Sextortion scams are a type of phishing attack whereby people are coerced to pay a BitCoin ransom because they have been threatened with sharing video of themselves visiting adult websites. These scams are made to appear all the more credible because they provide seemingly plausible technical details about how this was achieved, and the phish can sometimes also include a password used by the recipient.

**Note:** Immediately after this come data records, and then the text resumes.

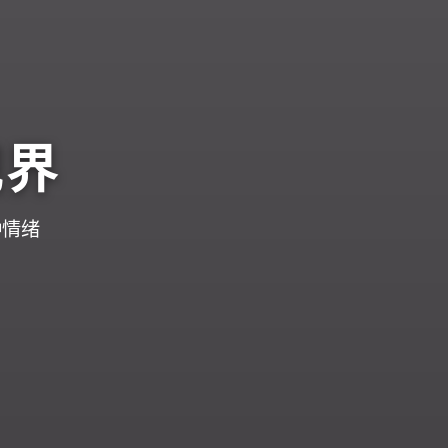
视界
种情绪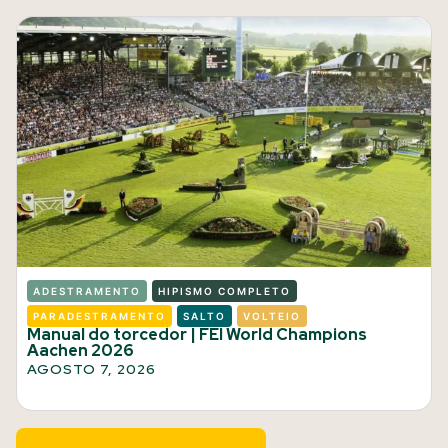
ADESTRAMENTO
HIPISMO COMPLETO
PARADESTRAMENTO
SALTO
VOLTEIO
Manual do torcedor | FEI World Champions
Aachen 2026
AGOSTO 7, 2026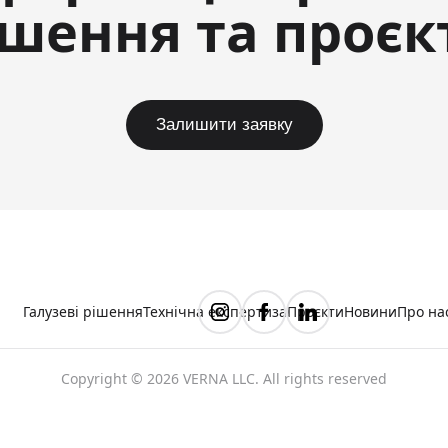
ішення та проєк
Залишити заявку
Галузеві рішення
Технічна експертиза
Проєкти
Новини
Про на
Copyright © 2026 VERNA LLC. All rights reserved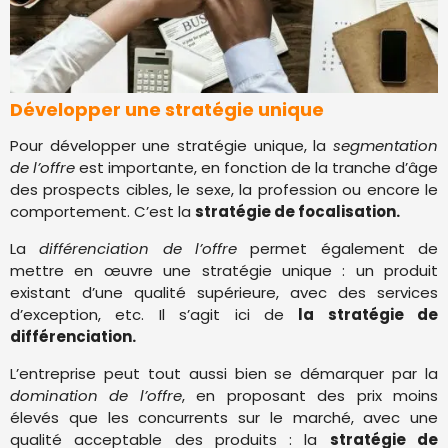
Développer une stratégie unique
Pour développer une stratégie unique, la
segmentation
de l’offre
est importante, en fonction de la tranche d’âge
des prospects cibles, le sexe, la profession ou encore le
comportement. C’est la
stratégie de focalisation.
La
différenciation de l’offre
permet également de
mettre en œuvre une stratégie unique : un produit
existant d’une qualité supérieure, avec des services
d’exception, etc. Il s’agit ici de
la stratégie de
différenciation.
L’entreprise peut tout aussi bien se démarquer par la
domination de l’offre
, en proposant des prix moins
élevés que les concurrents sur le marché, avec une
qualité acceptable des produits : la
stratégie de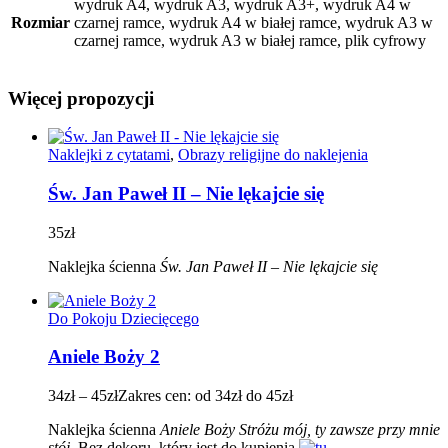
wydruk A4, wydruk A3, wydruk A3+, wydruk A4 w
Rozmiar
czarnej ramce, wydruk A4 w białej ramce, wydruk A3 w
czarnej ramce, wydruk A3 w białej ramce, plik cyfrowy
Więcej propozycji
Naklejki z cytatami
,
Obrazy religijne do naklejenia
Św. Jan Paweł II – Nie lękajcie się
35
zł
Naklejka ścienna
Św.
Jan Paweł II – Nie lękajcie się
Do Pokoju Dziecięcego
Aniele Boży 2
34
zł
–
45
zł
Zakres cen: od 34zł do 45zł
Naklejka ścienna
Aniele Boży Stróżu mój, ty zawsze przy mnie
stój.
Bez dekoru, który jest do kupienia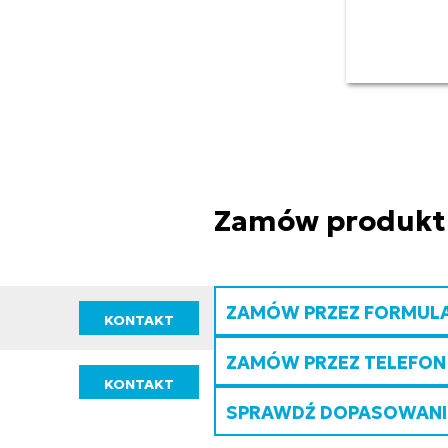
Zamów produkt
ZAMÓW PRZEZ FORMUL
KONTAKT
ZAMÓW PRZEZ TELEFON
KONTAKT
SPRAWDŹ DOPASOWANIE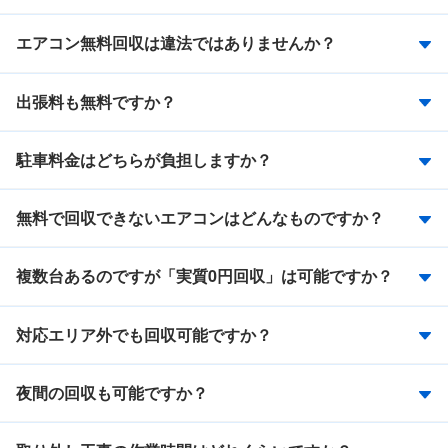
エアコン無料回収は違法ではありませんか？
出張料も無料ですか？
駐車料金はどちらが負担しますか？
無料で回収できないエアコンはどんなものですか？
複数台あるのですが「実質0円回収」は可能ですか？
対応エリア外でも回収可能ですか？
夜間の回収も可能ですか？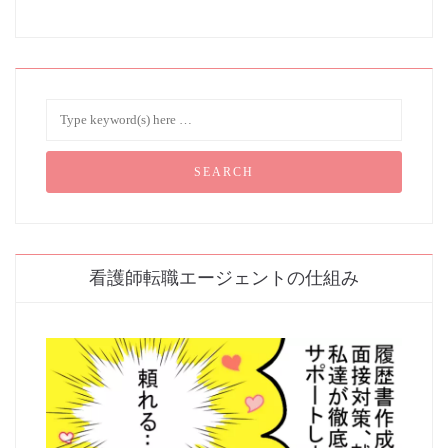
看護師転職エージェントの仕組み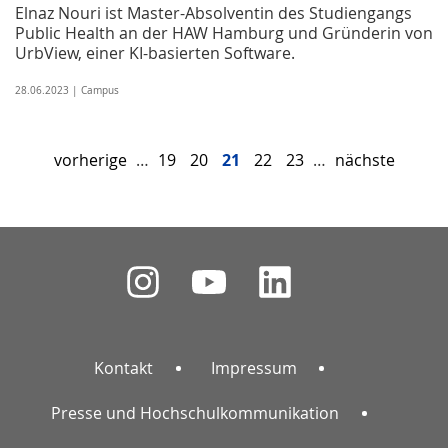
Elnaz Nouri ist Master-Absolventin des Studiengangs
Public Health an der HAW Hamburg und Gründerin von
UrbView, einer KI-basierten Software.
28.06.2023 | Campus
vorherige
…
19
20
21
22
23
…
nächste
Kontakt
Impressum
Presse und Hochschulkommunikation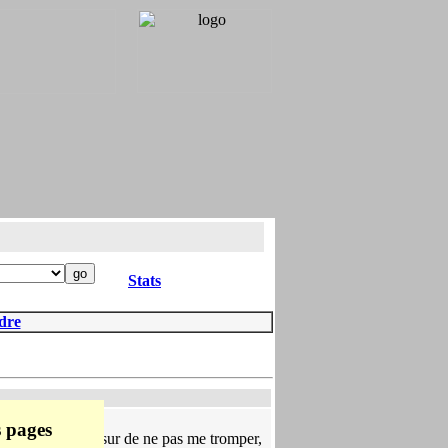
Stats
dre
s pages
t, et pour �tre sur de ne pas me tromper,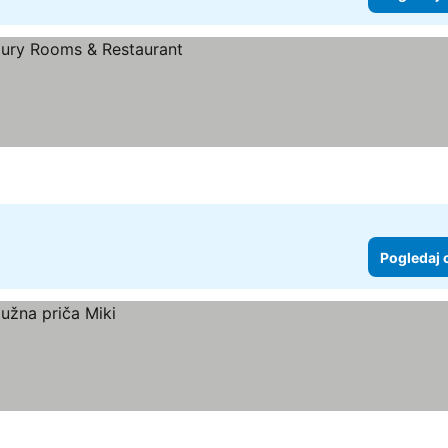
Pogledaj 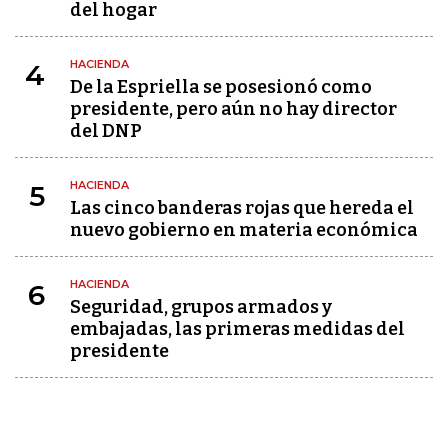
del hogar
HACIENDA
4
De la Espriella se posesionó como
presidente, pero aún no hay director
del DNP
HACIENDA
5
Las cinco banderas rojas que hereda el
nuevo gobierno en materia económica
HACIENDA
6
Seguridad, grupos armados y
embajadas, las primeras medidas del
presidente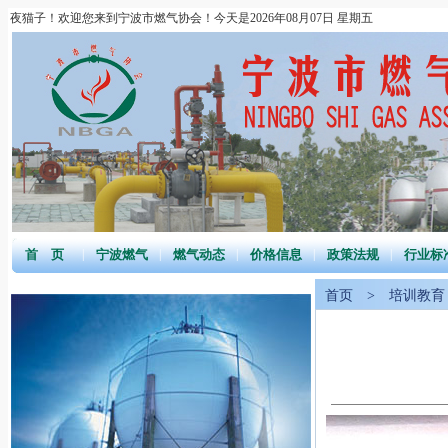
夜猫子！欢迎您来到宁波市燃气协会！今天是2026年08月07日 星期五
首 页
|
宁波燃气
|
燃气动态
|
价格信息
|
政策法规
|
行业标
首页
>
培训教育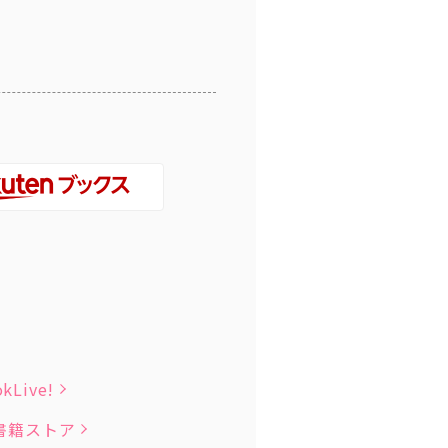
kLive!
子書籍ストア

The current campaign threatens that if the victim does not provide a payment within a specific timeframe (payments usually ranging from $1,000 to $4,000), which is requested into a bitcoin wallet, then a compromising video will be shared to all their contacts and social media channels.

What you need to do

  • Do not reply or click on any of the links in the email. You can report the email to Action Fraud at actionfraud.police.uk/report-phishing.
  • Don’t be tempted to make the Bitcoin payment. Doing so may encourage more scams as the fraudster will know they have a ‘willing customer’.
  • If you have made the Bitcoin payment, you should report it to your local police force by calling 101.
  • If the email includes a password you still use then change it immediately.
  • For more information, visit: actionfraud.police.uk/sextortion

Amazon Prime Scam

Action Fraud has received over 500 reports about an automated call impersonating Amazon. The recipient of the call is informed fraudsters have used their personal details to subscribe to Amazon Prime and are instructed to ‘press 1’ if they wish to cancel the subscription. When victims do this they are automatically connected to criminals posing as Amazon Customer Services who attempt to remotely access the victims computer in order to steal personal and financial details. remember, never install any software as a result of a cold call. Criminals like to use ‘TeamViewer’ to remotely access your computer. Always question uninvited approaches in case it is a scam. Put the phone down and contact the company direct. Remember to ensure the phone line is cleared before dialling out and if in doubt put the phone down and terminate the call.

HMRC Scam

There has been a marked increase in the number of reports made to Action Fraud, of residents receiving an automated call supposedly from HMRC who state there is a warrant out for your arrest due to unpaid tax and to press 1 to speak to an advisor. This is a scam. Do not press 1 and terminate the call. This scam has been around for a while now and still catches people unawares. Please spread the message across your family and friends.